The Constitution does not say that a standing army shall be called out to execute the laws. Is not this a more proper way? The militia ought to be called forth to suppress smugglers. Will this be denied?
An observation fell from a gentleman, on the same side with myself, which deserves to be attended to.*** If we be dissatisfied with the national government, if we “should choose to renounce {415} it”, “this is an additional safeguard to our defence”.”
————–
Mr. GEORGE MASON “asked to what purpose the laws were read. The objection was, that too much power was given to Congress power that would finally destroy the state governments more effectually by insidious, underhanded means, than such as could be openly practiced. This, said he, is the opinion of many worthy men, not only in this Convention, but in all parts of America. These laws could only show that the legislature of this state could pass such acts. He thought they militated against the cession of this power to Congress, because the state governments could call forth the militia when necessary, so as to compel a submission to the laws; and as they were competent to it, Congress ought not to have the power. The meeting of three or four persons might be called an insurrection, and the militia might be called out to disperse them. He was not satisfied with {416} the explanation of the word “organization” by the gentleman in the military line, (Mr. Lee.)”

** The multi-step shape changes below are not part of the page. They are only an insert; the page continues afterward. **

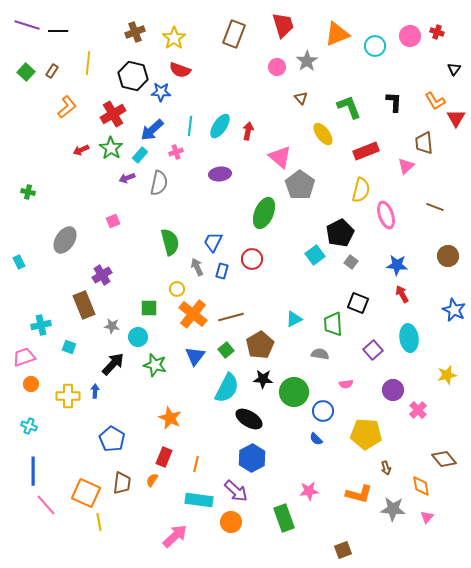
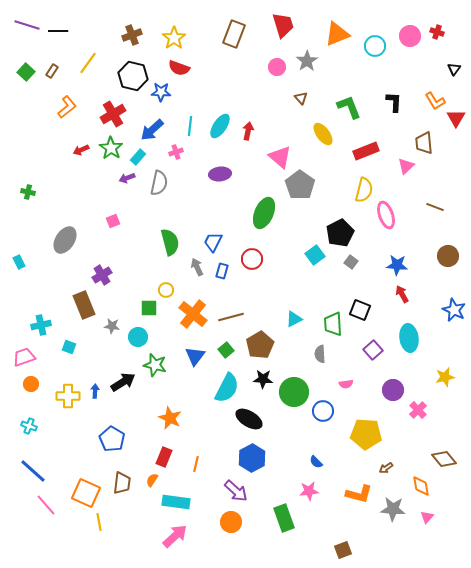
brown cross at (135, 32): moved 3 px left, 3 px down
yellow line at (88, 63): rotated 30 degrees clockwise
red semicircle at (180, 70): moved 1 px left, 2 px up
cyan rectangle at (140, 155): moved 2 px left, 2 px down
yellow semicircle at (361, 190): moved 3 px right
yellow circle at (177, 289): moved 11 px left, 1 px down
black square at (358, 303): moved 2 px right, 7 px down
gray semicircle at (320, 354): rotated 102 degrees counterclockwise
black arrow at (113, 364): moved 10 px right, 18 px down; rotated 15 degrees clockwise
yellow star at (447, 375): moved 2 px left, 2 px down
blue semicircle at (316, 439): moved 23 px down
brown arrow at (386, 468): rotated 72 degrees clockwise
blue line at (33, 471): rotated 48 degrees counterclockwise
cyan rectangle at (199, 500): moved 23 px left, 2 px down
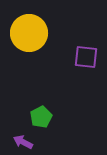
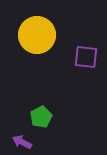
yellow circle: moved 8 px right, 2 px down
purple arrow: moved 1 px left
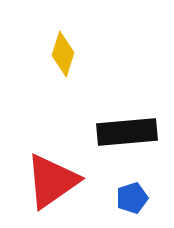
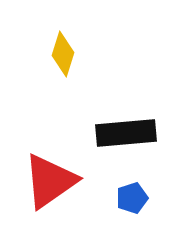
black rectangle: moved 1 px left, 1 px down
red triangle: moved 2 px left
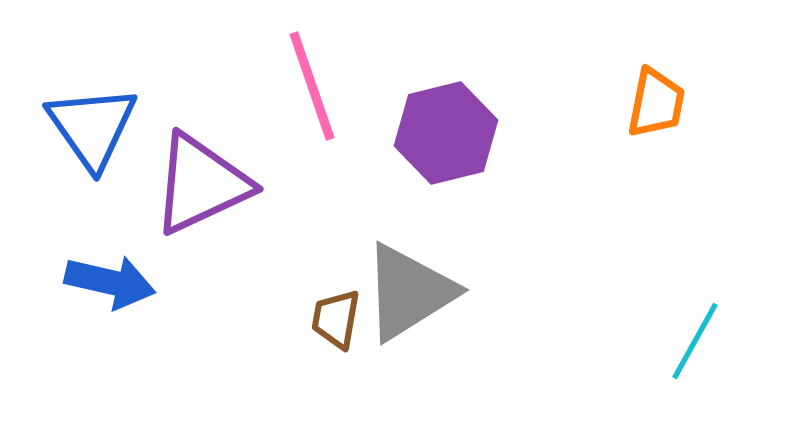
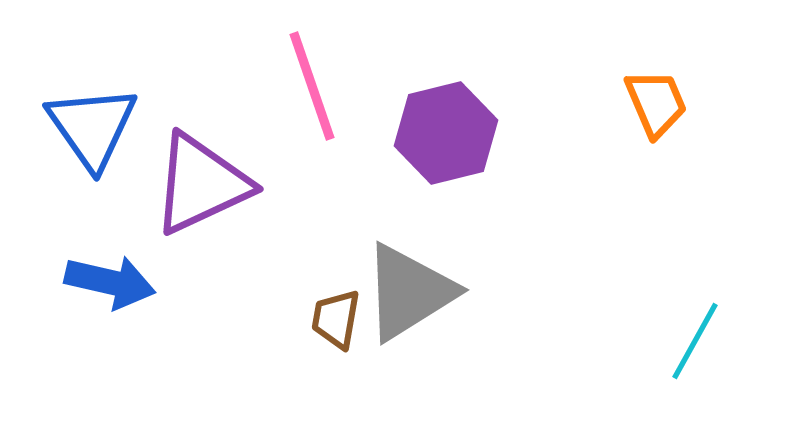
orange trapezoid: rotated 34 degrees counterclockwise
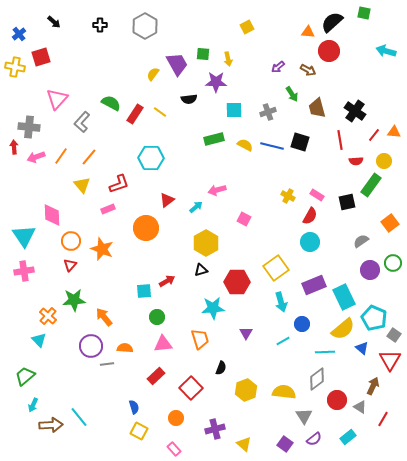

“….Mr. MASON then observed that he would willingly give them exclusive power, as far as respected the “police and good government of the place”; but he would give them ->no More”
December 3rd, 2008 at 2:36 pm
An important warning by Patrick Henry and Mr. Corbin in the same debate should warn those distributing and using these devices:
Patrick Henery: “…We are told, we are afraid to trust ourselves; that our own representatives Congress will not exercise their powers oppressively; that we shall not enslave ourselves; that the militia cannot enslave themselves; Who has enslaved France, Spain, Germany, Turkey, and other countries which groan under tyranny? They have been enslaved by the hands of their own people. If it will be so in America, it will be only as it has been every where else.”
Mr. Corbin: “…Animadverting on Mr. Henry’s observations, that the French had been the instruments of their own slavery, that the Germans had enslaved the Germans, and the Spaniards the Spaniards; he asked if those nations knew any thing of “representation”. The “want” of “this knowledge” was the “principal” cause of their bondage.”